Blessed Franz Jägerstätter
The “Age of Martyrs” is the term of art for the earliest years of Christian history, but as Pope Francis remarked in a homily last April 15, “the age of martyrs is not yet over; even today we can say, in truth, that the Church has more martyrs now than during the first centuries.” More Christians were martyred in the 20th century than in all previous centuries combined.
The lives of these remarkable men and women and the effects of their witness in the Church and the world are the subjects of the University of Notre Dame’s Saturdays with the Saints program, a series of morning talks offered on football home game days throughout the fall. Sponsored by Notre Dame’s Institute for Church Life and engaging a wide variety of the University’s faculty, the hourlong program sessions are held on home game Saturdays beginning at 10:30 a.m. in the Andrews Auditorium of Geddes Hall.
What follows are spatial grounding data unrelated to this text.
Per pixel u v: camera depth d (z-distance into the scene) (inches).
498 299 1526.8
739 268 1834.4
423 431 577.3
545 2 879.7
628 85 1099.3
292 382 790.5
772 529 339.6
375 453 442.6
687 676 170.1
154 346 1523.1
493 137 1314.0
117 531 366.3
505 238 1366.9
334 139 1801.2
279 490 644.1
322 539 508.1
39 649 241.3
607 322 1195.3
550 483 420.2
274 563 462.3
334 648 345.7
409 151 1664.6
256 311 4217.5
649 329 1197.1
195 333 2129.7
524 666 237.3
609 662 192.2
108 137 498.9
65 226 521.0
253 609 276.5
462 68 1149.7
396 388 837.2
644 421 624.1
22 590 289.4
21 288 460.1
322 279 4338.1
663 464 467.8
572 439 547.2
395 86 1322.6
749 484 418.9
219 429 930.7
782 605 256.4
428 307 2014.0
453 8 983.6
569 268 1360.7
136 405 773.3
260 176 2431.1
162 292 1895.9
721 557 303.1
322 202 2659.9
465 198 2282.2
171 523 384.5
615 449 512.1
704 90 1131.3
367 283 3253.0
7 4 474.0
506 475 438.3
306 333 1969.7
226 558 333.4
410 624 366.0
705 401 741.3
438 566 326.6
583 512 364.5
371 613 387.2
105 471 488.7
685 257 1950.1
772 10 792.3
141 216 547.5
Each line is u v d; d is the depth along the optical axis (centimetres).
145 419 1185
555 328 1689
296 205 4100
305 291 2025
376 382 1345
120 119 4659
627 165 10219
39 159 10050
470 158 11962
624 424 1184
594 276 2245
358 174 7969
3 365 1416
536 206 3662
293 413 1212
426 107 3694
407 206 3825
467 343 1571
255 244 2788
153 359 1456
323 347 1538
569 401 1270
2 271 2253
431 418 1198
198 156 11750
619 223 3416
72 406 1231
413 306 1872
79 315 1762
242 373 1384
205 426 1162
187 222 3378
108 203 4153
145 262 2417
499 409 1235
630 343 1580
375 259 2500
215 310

This Saturday (Aug. 31), Robert A. Krieg, professor of theology, will speak on “Blessed Franz Jägerstätter: Farmer, Conscientious Objector, and Martyr.” The 36-year-old Jägerstätter was beheaded on Aug. 9, 1943, for refusing military service in the armies of the Third Reich. He was beatified, or declared “blessed,” by Pope Benedict XVI six years ago. Krieg, a scholar of Christology and German Catholic theology, recently translated and edited “Franz Jaegerstaetter: Letters and Writings from Prison.”